▶ [RECORDED DATA]:
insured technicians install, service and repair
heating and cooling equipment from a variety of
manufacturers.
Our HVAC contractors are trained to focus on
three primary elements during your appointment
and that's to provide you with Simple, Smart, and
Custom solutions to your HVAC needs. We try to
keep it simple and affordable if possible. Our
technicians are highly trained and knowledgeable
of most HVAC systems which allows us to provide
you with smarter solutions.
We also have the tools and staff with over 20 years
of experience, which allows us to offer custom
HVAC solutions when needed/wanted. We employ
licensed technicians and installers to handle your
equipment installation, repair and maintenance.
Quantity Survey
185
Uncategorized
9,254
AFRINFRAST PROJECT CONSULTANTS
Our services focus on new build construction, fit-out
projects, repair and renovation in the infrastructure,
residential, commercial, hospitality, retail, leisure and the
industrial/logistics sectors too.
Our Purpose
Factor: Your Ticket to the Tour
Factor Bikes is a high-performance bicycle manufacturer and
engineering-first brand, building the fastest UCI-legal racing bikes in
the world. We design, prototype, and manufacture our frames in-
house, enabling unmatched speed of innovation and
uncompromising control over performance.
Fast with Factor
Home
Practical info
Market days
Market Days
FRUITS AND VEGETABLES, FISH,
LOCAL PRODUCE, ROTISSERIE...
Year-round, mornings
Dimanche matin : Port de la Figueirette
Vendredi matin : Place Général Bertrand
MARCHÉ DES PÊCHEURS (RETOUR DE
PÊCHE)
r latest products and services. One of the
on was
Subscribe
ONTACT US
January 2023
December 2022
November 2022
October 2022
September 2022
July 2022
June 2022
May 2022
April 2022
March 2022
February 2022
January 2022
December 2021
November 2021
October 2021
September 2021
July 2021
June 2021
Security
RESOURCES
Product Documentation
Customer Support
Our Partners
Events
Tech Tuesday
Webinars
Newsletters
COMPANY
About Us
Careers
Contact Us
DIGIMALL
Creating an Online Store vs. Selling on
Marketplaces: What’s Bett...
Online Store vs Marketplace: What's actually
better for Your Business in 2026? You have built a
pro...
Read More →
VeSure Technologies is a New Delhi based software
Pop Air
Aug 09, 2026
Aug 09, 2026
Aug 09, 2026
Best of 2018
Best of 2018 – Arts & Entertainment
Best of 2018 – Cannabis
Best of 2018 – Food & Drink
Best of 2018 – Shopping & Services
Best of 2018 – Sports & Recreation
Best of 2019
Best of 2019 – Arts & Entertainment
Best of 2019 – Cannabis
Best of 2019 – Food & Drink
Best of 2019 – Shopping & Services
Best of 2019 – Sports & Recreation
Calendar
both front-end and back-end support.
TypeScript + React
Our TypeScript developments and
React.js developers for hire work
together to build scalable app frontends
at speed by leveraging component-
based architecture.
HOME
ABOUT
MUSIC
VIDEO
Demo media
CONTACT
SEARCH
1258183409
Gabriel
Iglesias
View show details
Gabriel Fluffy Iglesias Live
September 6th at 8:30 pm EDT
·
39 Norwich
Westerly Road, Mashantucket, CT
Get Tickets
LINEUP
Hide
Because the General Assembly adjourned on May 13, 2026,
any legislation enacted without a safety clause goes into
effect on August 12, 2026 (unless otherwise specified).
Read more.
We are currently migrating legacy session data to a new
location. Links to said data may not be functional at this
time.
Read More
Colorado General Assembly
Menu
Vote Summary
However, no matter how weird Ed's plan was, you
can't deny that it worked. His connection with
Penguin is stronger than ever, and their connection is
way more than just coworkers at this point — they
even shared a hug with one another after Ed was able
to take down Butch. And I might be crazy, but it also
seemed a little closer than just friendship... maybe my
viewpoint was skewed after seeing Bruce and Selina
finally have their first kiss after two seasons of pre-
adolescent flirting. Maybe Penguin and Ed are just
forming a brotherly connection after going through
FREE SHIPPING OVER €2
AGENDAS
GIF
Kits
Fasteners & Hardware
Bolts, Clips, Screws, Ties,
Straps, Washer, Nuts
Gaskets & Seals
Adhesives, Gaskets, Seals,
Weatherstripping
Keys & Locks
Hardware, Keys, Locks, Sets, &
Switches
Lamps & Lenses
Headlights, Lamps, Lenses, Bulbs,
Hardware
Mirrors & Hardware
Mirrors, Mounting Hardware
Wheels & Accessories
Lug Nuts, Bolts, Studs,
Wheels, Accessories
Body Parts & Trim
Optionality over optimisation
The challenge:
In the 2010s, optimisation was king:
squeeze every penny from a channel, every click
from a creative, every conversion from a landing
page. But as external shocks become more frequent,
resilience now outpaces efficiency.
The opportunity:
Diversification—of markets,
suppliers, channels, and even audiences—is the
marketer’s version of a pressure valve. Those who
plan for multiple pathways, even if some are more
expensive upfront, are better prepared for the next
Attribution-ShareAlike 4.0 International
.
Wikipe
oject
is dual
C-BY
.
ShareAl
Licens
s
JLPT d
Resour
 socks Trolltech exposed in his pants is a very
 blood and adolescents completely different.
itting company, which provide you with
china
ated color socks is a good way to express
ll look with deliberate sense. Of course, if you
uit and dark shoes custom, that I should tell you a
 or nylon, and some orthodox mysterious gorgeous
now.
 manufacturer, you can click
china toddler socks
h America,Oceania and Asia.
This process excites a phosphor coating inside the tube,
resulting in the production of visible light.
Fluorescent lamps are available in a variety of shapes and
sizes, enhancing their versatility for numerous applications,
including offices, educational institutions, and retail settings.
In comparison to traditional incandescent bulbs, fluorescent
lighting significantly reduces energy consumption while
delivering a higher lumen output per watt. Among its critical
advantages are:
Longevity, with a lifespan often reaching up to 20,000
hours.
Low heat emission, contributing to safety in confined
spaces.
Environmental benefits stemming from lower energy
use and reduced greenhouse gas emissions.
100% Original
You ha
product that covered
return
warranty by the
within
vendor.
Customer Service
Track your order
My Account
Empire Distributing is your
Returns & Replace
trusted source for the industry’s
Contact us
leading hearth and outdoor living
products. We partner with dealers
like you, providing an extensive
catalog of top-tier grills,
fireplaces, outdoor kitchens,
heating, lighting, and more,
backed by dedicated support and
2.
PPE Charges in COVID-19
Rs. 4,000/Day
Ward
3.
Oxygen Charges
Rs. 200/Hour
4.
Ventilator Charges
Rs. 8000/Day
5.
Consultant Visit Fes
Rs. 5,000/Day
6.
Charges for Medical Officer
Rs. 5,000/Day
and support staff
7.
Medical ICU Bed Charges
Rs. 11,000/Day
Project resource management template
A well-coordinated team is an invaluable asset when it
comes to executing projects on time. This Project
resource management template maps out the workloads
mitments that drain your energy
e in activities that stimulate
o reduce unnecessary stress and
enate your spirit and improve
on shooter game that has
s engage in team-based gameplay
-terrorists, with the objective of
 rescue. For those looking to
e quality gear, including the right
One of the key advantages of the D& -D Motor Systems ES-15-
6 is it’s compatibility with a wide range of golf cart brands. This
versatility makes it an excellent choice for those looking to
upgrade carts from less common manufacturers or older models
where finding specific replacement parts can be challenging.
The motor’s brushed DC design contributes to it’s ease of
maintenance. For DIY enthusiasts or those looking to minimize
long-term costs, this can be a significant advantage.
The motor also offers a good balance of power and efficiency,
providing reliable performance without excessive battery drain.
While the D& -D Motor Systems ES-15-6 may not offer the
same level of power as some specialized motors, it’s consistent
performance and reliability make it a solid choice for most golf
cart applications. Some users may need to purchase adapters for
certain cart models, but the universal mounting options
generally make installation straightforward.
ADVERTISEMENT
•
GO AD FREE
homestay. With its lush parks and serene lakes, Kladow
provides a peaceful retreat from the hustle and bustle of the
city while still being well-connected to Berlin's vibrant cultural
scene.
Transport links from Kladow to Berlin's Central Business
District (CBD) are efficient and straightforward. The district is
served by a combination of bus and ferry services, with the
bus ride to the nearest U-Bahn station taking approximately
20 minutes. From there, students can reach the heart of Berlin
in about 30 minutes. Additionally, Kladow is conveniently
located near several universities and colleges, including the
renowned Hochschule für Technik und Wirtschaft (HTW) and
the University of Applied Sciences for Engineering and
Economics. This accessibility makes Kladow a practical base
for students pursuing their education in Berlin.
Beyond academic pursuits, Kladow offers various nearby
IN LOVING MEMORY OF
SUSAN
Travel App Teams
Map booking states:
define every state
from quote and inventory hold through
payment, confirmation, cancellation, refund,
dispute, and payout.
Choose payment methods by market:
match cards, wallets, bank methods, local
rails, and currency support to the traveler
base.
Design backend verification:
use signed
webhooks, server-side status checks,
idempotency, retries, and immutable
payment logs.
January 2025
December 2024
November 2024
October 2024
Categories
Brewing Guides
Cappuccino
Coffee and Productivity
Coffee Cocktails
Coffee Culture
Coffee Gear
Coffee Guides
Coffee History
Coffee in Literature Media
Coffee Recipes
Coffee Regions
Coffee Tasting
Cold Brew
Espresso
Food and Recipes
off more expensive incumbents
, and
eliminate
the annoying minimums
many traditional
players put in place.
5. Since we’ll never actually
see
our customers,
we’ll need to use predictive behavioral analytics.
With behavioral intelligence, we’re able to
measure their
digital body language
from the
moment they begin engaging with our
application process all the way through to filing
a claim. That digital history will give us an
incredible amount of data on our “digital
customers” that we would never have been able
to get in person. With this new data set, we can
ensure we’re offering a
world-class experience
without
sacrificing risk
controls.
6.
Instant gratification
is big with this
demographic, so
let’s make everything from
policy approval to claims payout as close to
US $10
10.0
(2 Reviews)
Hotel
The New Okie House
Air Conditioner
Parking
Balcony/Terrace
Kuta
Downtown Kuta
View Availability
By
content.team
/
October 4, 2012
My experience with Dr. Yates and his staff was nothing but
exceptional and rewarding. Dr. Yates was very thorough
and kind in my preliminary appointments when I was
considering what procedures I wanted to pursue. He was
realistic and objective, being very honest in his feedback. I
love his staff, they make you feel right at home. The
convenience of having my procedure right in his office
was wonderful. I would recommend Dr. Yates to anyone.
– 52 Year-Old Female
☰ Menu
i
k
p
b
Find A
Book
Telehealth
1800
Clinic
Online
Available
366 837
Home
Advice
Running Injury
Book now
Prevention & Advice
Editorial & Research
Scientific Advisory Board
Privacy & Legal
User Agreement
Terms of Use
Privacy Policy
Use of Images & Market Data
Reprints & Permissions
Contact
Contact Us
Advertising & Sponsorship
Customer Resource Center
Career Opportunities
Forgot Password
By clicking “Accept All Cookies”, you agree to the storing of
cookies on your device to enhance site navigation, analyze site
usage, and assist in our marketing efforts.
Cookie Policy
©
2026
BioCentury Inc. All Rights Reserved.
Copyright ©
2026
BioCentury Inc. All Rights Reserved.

▶ [EXERCISE INSTRUCTIONS]:
Look through the data above and return exactly the lines from the one that contains "Oxygen Charges" to the one that contains "maintenance. For DIY", inclusive, with nothing else.

▶ [EXERCISE RESULT]:
Oxygen Charges
Rs. 200/Hour
4.
Ventilator Charges
Rs. 8000/Day
5.
Consultant Visit Fes
Rs. 5,000/Day
6.
Charges for Medical Officer
Rs. 5,000/Day
and support staff
7.
Medical ICU Bed Charges
Rs. 11,000/Day
Project resource management template
A well-coordinated team is an invaluable asset when it
comes to executing projects on time. This Project
resource management template maps out the workloads
mitments that drain your energy
e in activities that stimulate
o reduce unnecessary stress and
enate your spirit and improve
on shooter game that has
s engage in team-based gameplay
-terrorists, with the objective of
 rescue. For those looking to
e quality gear, including the right
One of the key advantages of the D& -D Motor Systems ES-15-
6 is it’s compatibility with a wide range of golf cart brands. This
versatility makes it an excellent choice for those looking to
upgrade carts from less common manufacturers or older models
where finding specific replacement parts can be challenging.
The motor’s brushed DC design contributes to it’s ease of
maintenance. For DIY enthusiasts or those looking to minimize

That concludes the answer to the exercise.